The Real Constitutional Crisis: Unaccountable Bureaucracy

Bureaucrats not only threaten our Constitution but actively trample it all the time

For the last few weeks, the lemming-like Democrat/Media Complex has been promoting the highly coordinated message that America is in the midst of a “constitutional crisis.” They’re right on the mark, but due to their reflexive hatred of Donald Trump, they’ve picked the wrong target. It isn’t the president who threatens the Constitution. It’s a cadre of unelected, unaccountable, insulated bureaucrats who not only threaten it but have actively trampled it — for years.

An investigation conducted by the Pacific Legal Foundation (PLF), a nonprofit legal organization “that defends Americans’ liberties when threatened by government overreach and abuse,” reveals the enormous implications of unaccountable power-mongering. In the midst of pursuing litigation against the Food and Drug Administration’s (FDA) labeling of vaping devices and e-cigarettes as tobacco products, and thus subjecting them to regulations that will damage the industry and perhaps adversely impact public health — all of which is antithetical to the FDA’s mission — they discovered a career bureaucrat had signed off on the rule.

The problem? The bureaucrat had no authority whatsoever to do so. “The Constitution’s Appointments Clause requires that rules binding Americans must be issued by ‘officers of the United States’ — i.e., government officials appointed by the president and confirmed by the U.S. Senate, or hired by cabinet secretaries under congressional authorization,” PLF’s legal policy director Clint V. Brown explains. “Such officials are subject to political accountability, which allows them to wield political power such as issuing binding rules.”

By contrast, career bureaucrats are government employees hired through a merit system that is supposed to be immune to political influence in both hiring and firing procedures.

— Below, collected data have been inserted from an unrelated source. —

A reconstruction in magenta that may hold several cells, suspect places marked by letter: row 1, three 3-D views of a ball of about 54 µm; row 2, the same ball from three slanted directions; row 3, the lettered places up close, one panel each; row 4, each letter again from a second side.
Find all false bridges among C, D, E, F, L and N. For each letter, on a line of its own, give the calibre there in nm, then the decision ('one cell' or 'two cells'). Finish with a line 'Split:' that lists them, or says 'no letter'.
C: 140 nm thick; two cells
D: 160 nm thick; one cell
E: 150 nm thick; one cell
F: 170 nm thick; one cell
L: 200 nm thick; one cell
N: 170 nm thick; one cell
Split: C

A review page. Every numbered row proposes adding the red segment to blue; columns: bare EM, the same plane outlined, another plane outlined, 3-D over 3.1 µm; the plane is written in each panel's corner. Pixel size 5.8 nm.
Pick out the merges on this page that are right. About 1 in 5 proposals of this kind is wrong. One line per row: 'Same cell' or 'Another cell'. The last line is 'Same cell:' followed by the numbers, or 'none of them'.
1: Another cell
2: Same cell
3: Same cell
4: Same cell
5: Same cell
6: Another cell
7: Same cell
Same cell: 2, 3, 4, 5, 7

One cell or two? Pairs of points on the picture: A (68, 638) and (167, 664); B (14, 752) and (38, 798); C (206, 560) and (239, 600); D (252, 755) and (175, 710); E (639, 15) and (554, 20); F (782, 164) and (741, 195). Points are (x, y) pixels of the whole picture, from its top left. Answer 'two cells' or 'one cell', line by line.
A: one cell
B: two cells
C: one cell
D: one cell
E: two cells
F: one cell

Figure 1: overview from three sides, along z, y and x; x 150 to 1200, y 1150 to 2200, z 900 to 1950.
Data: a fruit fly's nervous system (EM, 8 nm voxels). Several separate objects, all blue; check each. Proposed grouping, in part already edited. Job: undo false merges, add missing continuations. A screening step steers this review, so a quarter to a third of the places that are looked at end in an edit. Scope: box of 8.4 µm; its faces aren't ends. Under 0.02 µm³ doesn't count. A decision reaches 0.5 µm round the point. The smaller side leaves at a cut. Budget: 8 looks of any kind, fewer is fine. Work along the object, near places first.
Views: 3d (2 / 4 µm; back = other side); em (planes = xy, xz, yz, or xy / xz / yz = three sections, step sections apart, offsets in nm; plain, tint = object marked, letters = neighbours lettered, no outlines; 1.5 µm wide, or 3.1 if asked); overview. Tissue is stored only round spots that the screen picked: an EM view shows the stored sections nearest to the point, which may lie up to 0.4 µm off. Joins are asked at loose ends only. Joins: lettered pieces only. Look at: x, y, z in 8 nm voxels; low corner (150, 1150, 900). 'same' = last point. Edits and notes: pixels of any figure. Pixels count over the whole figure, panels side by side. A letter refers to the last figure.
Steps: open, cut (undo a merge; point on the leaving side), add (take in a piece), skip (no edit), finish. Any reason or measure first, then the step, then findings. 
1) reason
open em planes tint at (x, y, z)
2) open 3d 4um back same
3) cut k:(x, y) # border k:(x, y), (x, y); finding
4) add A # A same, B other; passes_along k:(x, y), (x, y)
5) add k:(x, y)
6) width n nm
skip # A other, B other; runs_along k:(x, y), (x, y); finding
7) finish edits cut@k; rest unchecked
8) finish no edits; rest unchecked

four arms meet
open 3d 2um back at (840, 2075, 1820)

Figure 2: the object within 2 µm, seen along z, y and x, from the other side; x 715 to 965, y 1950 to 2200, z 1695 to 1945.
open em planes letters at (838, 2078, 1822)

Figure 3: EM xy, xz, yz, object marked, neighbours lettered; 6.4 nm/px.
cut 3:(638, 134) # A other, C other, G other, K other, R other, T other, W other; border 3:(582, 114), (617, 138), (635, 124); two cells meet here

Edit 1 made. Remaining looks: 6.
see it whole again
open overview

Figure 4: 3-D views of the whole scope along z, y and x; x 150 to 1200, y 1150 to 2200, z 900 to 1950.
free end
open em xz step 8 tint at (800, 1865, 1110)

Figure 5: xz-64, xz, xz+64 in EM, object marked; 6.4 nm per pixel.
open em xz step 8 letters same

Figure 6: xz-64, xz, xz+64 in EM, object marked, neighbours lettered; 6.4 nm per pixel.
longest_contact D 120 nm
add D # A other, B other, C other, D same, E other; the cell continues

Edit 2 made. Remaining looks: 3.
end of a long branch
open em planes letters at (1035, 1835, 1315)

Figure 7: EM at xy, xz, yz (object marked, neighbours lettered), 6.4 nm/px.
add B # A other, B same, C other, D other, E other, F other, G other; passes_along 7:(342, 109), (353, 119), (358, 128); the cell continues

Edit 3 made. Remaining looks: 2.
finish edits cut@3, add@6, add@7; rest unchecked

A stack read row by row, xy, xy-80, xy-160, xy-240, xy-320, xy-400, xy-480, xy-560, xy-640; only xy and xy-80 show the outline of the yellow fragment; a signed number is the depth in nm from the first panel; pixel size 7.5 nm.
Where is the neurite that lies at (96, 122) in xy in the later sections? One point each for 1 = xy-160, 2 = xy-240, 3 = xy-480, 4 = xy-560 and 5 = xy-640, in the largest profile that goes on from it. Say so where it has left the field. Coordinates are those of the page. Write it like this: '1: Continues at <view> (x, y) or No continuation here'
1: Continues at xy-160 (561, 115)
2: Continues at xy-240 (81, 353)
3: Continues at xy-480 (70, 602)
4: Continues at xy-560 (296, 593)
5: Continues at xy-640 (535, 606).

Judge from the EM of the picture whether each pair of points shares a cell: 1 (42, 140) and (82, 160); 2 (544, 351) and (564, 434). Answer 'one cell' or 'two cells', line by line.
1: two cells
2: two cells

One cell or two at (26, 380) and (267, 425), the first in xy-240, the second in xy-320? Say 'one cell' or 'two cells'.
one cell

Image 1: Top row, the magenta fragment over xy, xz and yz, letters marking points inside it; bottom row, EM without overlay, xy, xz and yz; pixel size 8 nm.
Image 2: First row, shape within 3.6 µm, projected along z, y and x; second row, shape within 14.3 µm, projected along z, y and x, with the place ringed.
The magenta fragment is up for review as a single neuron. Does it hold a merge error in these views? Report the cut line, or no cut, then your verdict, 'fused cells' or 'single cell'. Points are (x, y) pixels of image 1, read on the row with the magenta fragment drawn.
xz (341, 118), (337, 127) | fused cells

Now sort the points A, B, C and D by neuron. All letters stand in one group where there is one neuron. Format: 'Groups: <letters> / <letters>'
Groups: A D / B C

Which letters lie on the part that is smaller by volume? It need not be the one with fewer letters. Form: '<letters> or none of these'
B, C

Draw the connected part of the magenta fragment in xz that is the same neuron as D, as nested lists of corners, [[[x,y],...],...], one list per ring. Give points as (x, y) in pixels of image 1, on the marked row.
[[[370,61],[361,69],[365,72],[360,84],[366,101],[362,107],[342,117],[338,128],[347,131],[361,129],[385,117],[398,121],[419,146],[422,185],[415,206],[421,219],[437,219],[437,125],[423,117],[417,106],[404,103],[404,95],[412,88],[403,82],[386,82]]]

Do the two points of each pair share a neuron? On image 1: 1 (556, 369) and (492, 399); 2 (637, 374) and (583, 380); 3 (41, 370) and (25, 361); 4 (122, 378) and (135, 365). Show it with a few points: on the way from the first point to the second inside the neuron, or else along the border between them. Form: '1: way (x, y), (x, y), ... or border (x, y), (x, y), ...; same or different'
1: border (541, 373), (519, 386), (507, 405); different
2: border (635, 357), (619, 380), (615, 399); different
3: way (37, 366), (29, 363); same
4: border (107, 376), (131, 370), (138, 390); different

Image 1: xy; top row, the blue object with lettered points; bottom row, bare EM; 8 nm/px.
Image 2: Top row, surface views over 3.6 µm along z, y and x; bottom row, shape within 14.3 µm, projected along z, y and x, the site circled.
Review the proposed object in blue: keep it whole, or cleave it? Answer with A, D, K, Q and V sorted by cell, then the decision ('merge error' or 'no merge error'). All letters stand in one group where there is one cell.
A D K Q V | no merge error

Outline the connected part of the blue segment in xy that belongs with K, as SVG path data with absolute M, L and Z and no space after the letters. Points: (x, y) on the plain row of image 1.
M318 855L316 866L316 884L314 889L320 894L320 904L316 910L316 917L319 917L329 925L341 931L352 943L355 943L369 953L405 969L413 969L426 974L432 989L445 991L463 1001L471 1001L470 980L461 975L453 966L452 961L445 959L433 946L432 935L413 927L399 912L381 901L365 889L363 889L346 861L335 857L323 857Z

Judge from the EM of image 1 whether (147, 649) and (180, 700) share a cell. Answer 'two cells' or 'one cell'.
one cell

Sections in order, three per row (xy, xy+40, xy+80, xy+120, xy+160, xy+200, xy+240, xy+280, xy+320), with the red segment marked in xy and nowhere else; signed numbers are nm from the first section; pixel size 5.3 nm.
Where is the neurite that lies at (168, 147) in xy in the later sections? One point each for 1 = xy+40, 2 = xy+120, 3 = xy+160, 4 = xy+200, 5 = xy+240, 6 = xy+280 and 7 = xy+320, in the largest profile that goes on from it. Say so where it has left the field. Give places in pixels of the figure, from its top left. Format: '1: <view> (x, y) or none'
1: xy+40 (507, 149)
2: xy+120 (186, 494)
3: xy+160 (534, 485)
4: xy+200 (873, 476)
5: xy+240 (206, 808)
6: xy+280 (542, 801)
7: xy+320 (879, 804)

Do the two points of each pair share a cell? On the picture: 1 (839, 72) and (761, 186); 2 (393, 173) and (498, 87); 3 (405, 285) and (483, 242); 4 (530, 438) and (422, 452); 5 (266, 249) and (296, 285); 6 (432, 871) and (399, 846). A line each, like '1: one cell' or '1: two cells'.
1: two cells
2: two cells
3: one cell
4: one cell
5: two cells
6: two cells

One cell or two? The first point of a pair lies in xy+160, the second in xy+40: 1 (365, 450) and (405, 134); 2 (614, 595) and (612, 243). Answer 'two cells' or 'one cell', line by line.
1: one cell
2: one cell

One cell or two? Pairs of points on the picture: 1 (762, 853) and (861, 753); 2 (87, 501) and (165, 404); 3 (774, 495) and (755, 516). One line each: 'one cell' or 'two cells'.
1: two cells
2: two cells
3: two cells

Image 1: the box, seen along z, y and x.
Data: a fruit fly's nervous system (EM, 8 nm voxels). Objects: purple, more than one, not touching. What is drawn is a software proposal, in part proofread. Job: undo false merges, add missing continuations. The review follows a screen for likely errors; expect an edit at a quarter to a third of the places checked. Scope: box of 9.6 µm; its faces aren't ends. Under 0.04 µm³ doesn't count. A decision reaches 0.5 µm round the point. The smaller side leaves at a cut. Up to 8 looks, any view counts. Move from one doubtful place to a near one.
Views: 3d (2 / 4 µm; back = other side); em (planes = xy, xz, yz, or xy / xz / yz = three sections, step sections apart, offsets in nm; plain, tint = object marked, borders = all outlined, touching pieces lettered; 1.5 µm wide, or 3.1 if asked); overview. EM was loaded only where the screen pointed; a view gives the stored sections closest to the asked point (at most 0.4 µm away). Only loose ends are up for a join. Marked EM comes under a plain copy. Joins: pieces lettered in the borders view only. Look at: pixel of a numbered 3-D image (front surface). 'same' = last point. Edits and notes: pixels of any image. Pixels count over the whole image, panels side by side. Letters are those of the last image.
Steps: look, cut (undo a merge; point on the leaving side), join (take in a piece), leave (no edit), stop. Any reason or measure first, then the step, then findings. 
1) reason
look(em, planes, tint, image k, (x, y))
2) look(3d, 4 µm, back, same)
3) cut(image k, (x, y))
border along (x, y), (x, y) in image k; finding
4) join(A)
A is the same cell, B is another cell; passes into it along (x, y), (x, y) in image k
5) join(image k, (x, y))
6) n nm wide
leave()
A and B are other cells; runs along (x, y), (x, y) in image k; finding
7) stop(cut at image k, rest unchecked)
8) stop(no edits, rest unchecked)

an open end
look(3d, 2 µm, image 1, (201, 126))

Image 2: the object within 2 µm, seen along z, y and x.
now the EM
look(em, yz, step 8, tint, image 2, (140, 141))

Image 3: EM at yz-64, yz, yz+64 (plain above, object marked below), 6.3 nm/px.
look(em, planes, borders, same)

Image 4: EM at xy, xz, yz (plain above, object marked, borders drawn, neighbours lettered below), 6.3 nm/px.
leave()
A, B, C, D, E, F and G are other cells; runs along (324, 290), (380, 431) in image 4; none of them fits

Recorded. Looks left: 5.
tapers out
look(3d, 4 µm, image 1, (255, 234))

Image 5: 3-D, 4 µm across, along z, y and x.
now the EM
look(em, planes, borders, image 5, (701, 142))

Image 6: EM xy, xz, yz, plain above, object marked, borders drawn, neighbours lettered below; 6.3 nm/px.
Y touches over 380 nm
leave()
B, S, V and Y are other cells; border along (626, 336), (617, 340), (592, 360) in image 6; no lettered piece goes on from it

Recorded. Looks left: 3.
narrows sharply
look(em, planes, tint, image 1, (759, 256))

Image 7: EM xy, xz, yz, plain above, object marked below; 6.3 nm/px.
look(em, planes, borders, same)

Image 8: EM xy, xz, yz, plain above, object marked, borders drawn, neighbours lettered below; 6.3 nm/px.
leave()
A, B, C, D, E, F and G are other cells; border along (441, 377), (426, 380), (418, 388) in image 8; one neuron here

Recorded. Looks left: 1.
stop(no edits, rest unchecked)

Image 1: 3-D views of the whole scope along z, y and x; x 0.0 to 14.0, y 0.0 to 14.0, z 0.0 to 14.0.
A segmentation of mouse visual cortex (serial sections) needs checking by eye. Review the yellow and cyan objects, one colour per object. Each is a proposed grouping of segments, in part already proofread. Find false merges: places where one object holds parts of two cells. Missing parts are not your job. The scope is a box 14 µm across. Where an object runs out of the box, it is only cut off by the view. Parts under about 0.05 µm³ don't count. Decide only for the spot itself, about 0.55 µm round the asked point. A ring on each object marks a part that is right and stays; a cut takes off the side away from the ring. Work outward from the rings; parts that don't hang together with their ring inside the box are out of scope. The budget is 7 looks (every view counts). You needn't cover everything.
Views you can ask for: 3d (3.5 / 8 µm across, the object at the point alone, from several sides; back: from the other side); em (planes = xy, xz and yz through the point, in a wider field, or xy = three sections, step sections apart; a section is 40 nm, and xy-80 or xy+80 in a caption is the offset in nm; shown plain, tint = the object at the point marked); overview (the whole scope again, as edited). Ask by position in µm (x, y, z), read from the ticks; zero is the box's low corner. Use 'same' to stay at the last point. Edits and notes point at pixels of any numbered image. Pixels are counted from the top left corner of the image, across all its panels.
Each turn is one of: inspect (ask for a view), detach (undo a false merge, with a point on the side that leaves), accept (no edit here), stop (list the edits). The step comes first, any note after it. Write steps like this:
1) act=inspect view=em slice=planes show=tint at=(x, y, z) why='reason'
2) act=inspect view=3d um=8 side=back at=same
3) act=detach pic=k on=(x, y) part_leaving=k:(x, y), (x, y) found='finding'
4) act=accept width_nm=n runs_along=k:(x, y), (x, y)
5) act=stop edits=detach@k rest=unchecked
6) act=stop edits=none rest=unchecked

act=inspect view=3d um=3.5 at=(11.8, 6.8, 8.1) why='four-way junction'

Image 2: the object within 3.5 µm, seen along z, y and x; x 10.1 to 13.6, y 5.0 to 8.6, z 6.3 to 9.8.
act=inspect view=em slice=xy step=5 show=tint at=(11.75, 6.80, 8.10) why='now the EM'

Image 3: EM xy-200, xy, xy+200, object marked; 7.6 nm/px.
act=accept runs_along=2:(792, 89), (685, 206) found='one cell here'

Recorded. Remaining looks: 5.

Because of this ruling, PLF decided to look more extensively at the Department of Health and Human Services (HHS), which oversees the FDA. What they discovered should infuriate every American who supports the Rule of Law and the Constitution: “Looking at all rules issued by HHS from 2001 to 2017, we found that 71 percent of the 2,952 rules we reviewed were unconstitutional,” Brown reveals. “The worst offender within HHS is FDA, where 98 percent of rules are unconstitutional.”

Note first that a single government agency averaged implementing just under 174 rules every year for nearly two decades. Note further that even at the lower rate of 71%, 123 of those rules were unconstitutional. And while Brown notes that many of them are “highly technical’ and aimed at "scientific drug and food development,” others “are significant regulations that carry huge costs and have a substantive impact felt by businesses and consumers.”

Why has this occurred? Because we have a Ruling Class that is more than willing to abdicate responsibility and allow “faceless and unaccountable bureaucrats who never have to answer to the voters or the political process” to run the country. And because of the aforementioned merit system, firing many of these people is virtually impossible, no matter how badly they perform.

Is there any doubt that such a dynamic breeds arrogance?

Brown offers a partial solution to the problem, explaining that Trump could require that “only Senate-confirmed officials sign-off on his administration’s rules.” Yet that presumes those officials will be in charge of promulgating regulations and be beholden to the president should they fail to do his bidding.

Are they? In an effort to bash the president, the Miami Herald asserted that Trump was on the verge of “dumping” (more linguistic coordination) as many as 1,000 illegals per month on the state of Florida. Yet according to the president himself, he had no knowledge of the plan and subsequently killed it. White House and DHS officials characterized it as a “misunderstanding,” while both the Herald and Politico insisted Trump’s “chaotic” immigration policies were to blame.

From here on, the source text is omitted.